Aminata Toure, a German with Malian roots and the new deputy speaker of Schleswig-Holstein's state parliament, wants to do things differently in politics. She has called for transparency and expanding civic engagement.
Aminata Toure, who was voted deputy speaker of Schleswig-Holstein's state parliament on Wednesday, is self-confident and passionately fights for her policies. She wants to do things differently and has called for government to be more transparent and for leaders to get closer to the people.
Toure calls herself Afrodeutsche (Afro-German), the term embraced by black feminist movements. "I can easily identify with it," Toure told DW. She said she would like to do more for black people in Germany, as well as for people whose parents were born abroad, as her parents were. Over 20% of Germans have ancestors who were born abroad in recent decades. But that population is underrepresented in politics. She wants to change that.
Her parents fled from Mali to Germany after the 1991 coup, ending up in the state of Schleswig-Holstein. Though she was born in the city of Neumünster, Toure was not granted German citizenship until she was 12.
Toure spent the first years of her life in a shelter for displaced people. The family lived in constant uncertainty as to whether they would be permitted to stay in Germany.
"This is who I was," Toure said. Unlike her classmates, she could not make any long-term plans. Her parents often had to deal with the right of residence and the fear of expulsion. "They fought for survival and had no time for political participation," she said.
Toure's experiences helped her determine her future path. "I've always found politics exciting," she said. She grew up following the news with her parents and siblings.
At the age of 13, Toure traveled for the first time to her parents' homeland. "In Mali they immediately recognized that we didn't grow up there," Toure said. "They thought we were French or American." She said she would embrace her Malian roots while working for the people of Schleswig-Holstein. "I don't want to choose between one of these two worlds," she said.
'People directly affected'
After graduating from high school, Toure studied politics and did an internship with the commissioner for refugees in the Schleswig-Holstein state parliament. "That is when I noticed that many problems still exist in refugee policy," she said.
Toure is pushing for greater political attention on these problems. "In Germany, it is still the case that 95% of the people who deal with migration and asylum-seeking issues will never be affected by the laws," she said.
If there were more politicians with diverse experiences and backgrounds, Toure said, "many a decision would be closer to the reality of life of the people directly affected by the laws."
Toure has called for a "European solution" to issues surrounding asylum, as well as better and faster integration of refugees in Germany. She has criticized the federal parliament's efforts to further restrict the right to refuge. "Repressive asylum policy" will not prevent people in need from fleeing to Germany, she said.
Fighting climate change
When Toure ran for office in 2017, climate policy was one of the central themes of her campaign. She was not concerned with lifestyle issues, but with global poverty reduction. "It was about the elementary survival of people in the region where my parents come from," she said.
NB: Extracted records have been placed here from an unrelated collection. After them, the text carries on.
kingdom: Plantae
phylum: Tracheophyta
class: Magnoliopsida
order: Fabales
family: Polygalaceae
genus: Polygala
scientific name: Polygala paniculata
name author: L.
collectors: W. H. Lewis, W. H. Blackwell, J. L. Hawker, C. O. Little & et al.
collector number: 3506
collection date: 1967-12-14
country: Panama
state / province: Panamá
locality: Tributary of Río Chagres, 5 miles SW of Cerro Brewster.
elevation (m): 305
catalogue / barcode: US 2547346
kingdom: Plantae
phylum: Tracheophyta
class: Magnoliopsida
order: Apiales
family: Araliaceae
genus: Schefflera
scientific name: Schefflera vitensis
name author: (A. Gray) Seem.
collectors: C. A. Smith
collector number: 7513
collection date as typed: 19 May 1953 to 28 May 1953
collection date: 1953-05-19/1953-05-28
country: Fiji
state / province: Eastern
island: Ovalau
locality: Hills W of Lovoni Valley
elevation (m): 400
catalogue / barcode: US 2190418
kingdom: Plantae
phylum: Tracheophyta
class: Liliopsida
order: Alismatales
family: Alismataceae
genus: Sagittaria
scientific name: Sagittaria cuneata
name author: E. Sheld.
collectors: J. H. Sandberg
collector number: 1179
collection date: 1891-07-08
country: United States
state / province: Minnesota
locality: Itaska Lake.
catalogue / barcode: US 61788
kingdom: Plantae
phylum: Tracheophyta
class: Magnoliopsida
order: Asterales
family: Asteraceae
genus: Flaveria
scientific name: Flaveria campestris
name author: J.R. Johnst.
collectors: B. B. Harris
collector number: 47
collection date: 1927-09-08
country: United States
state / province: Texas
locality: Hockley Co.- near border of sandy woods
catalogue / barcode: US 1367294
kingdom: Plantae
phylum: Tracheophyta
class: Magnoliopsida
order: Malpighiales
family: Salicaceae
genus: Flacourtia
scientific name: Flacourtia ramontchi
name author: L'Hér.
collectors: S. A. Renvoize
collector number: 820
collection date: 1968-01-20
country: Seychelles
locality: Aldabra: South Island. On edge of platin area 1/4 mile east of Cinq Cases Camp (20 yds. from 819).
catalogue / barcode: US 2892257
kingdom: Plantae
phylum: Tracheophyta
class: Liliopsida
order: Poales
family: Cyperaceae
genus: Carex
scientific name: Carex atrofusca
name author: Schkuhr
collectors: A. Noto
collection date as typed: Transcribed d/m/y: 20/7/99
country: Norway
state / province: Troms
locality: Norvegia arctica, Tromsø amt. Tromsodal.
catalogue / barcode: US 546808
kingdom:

Toure said she felt a "responsibility towards affected African countries and in particular the population in Mali." She said she would strive to find out what she can do in Germany to ensure that political decisions on climate policy do not have a negative impact on her parents' homeland.
Not everyone admires Toure's commitments to climate and asylum policies. She has already received anonymous threats. But she said she would not be intimidated. In November Toure will turn 27, and her political career has just begun.